(Records from a collection)
--------------------
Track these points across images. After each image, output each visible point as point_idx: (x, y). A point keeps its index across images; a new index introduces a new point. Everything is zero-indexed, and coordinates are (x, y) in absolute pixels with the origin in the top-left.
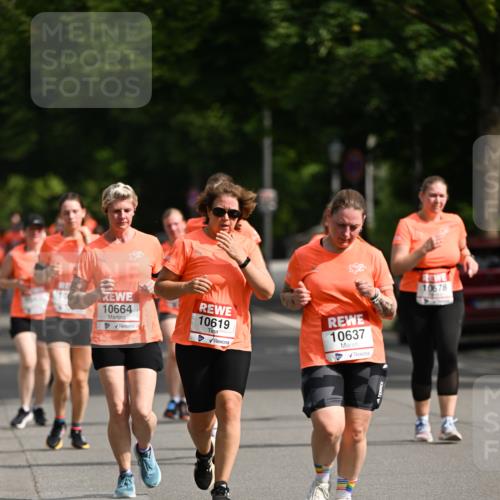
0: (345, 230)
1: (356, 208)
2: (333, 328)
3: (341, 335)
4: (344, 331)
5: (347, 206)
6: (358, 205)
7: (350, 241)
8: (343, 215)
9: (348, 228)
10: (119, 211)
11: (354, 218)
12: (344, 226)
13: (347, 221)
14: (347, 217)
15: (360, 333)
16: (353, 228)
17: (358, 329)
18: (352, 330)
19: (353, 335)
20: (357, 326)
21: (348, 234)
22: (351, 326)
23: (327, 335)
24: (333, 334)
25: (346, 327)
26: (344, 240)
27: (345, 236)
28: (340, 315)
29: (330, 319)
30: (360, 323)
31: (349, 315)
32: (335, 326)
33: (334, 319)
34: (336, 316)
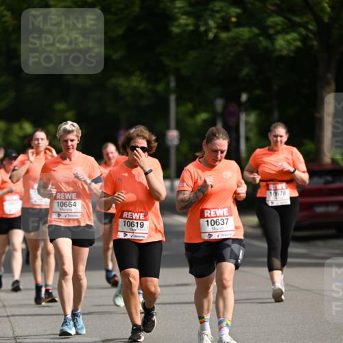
0: (217, 154)
1: (224, 139)
2: (208, 217)
3: (213, 222)
4: (215, 219)
5: (218, 138)
6: (225, 137)
7: (220, 161)
8: (216, 144)
9: (220, 152)
11: (223, 146)
12: (216, 151)
13: (219, 148)
14: (218, 145)
15: (225, 221)
16: (222, 152)
17: (224, 218)
18: (220, 219)
19: (221, 222)
20: (224, 216)
21: (219, 156)
22: (220, 216)
23: (203, 221)
24: (207, 221)
25: (216, 217)
26: (217, 161)
27: (217, 158)
28: (213, 209)
29: (206, 211)
30: (225, 214)
31: (218, 209)
32: (209, 216)
33: (208, 211)
34: (209, 209)
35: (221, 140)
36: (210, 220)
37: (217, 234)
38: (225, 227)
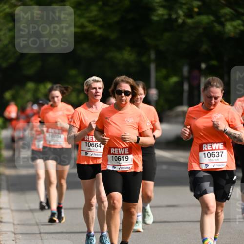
0: (212, 100)
1: (217, 87)
2: (205, 151)
3: (209, 154)
5: (212, 86)
6: (218, 86)
7: (215, 105)
8: (210, 91)
9: (213, 99)
10: (95, 88)
11: (216, 93)
12: (211, 97)
13: (212, 94)
14: (212, 92)
15: (220, 154)
16: (216, 98)
17: (219, 151)
18: (215, 151)
19: (216, 154)
20: (219, 149)
21: (213, 102)
22: (215, 150)
23: (201, 154)
24: (205, 154)
25: (212, 150)
26: (211, 105)
27: (212, 103)
28: (209, 143)
29: (204, 146)
30: (220, 148)
31: (214, 143)
32: (206, 149)
33: (206, 145)
34: (207, 144)
35: (215, 88)
36: (207, 152)
37: (213, 164)
38: (220, 159)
--------------------
Update the records above by changing "point_idx" to "point_id" and keeping everything else the same. Leave the pictures out of your answer.

Response below:
Track these points across images. After each image, output each visible point as point_id: (x, y). A point keeps its index across images; a new index introduces a new point. Everything is zero-indexed, and coordinates are (x, y) in absolute pixels with the origin in the top-left.
0: (345, 230)
1: (356, 208)
2: (333, 328)
3: (341, 335)
4: (344, 331)
5: (347, 206)
6: (358, 205)
7: (350, 241)
8: (343, 215)
9: (348, 228)
10: (119, 211)
11: (354, 218)
12: (344, 226)
13: (347, 221)
14: (347, 217)
15: (360, 333)
16: (353, 228)
17: (358, 329)
18: (352, 330)
19: (353, 335)
20: (357, 326)
21: (348, 234)
22: (351, 326)
23: (327, 335)
24: (333, 334)
25: (346, 327)
26: (344, 240)
27: (345, 236)
28: (340, 315)
29: (330, 319)
30: (360, 323)
31: (349, 315)
32: (335, 326)
33: (334, 319)
34: (336, 316)
0: (217, 154)
1: (224, 139)
2: (208, 217)
3: (213, 222)
4: (215, 219)
5: (218, 138)
6: (225, 137)
7: (220, 161)
8: (216, 144)
9: (220, 152)
11: (223, 146)
12: (216, 151)
13: (219, 148)
14: (218, 145)
15: (225, 221)
16: (222, 152)
17: (224, 218)
18: (220, 219)
19: (221, 222)
20: (224, 216)
21: (219, 156)
22: (220, 216)
23: (203, 221)
24: (207, 221)
25: (216, 217)
26: (217, 161)
27: (217, 158)
28: (213, 209)
29: (206, 211)
30: (225, 214)
31: (218, 209)
32: (209, 216)
33: (208, 211)
34: (209, 209)
35: (221, 140)
36: (210, 220)
37: (217, 234)
38: (225, 227)
0: (212, 100)
1: (217, 87)
2: (205, 151)
3: (209, 154)
5: (212, 86)
6: (218, 86)
7: (215, 105)
8: (210, 91)
9: (213, 99)
10: (95, 88)
11: (216, 93)
12: (211, 97)
13: (212, 94)
14: (212, 92)
15: (220, 154)
16: (216, 98)
17: (219, 151)
18: (215, 151)
19: (216, 154)
20: (219, 149)
21: (213, 102)
22: (215, 150)
23: (201, 154)
24: (205, 154)
25: (212, 150)
26: (211, 105)
27: (212, 103)
28: (209, 143)
29: (204, 146)
30: (220, 148)
31: (214, 143)
32: (206, 149)
33: (206, 145)
34: (207, 144)
35: (215, 88)
36: (207, 152)
37: (213, 164)
38: (220, 159)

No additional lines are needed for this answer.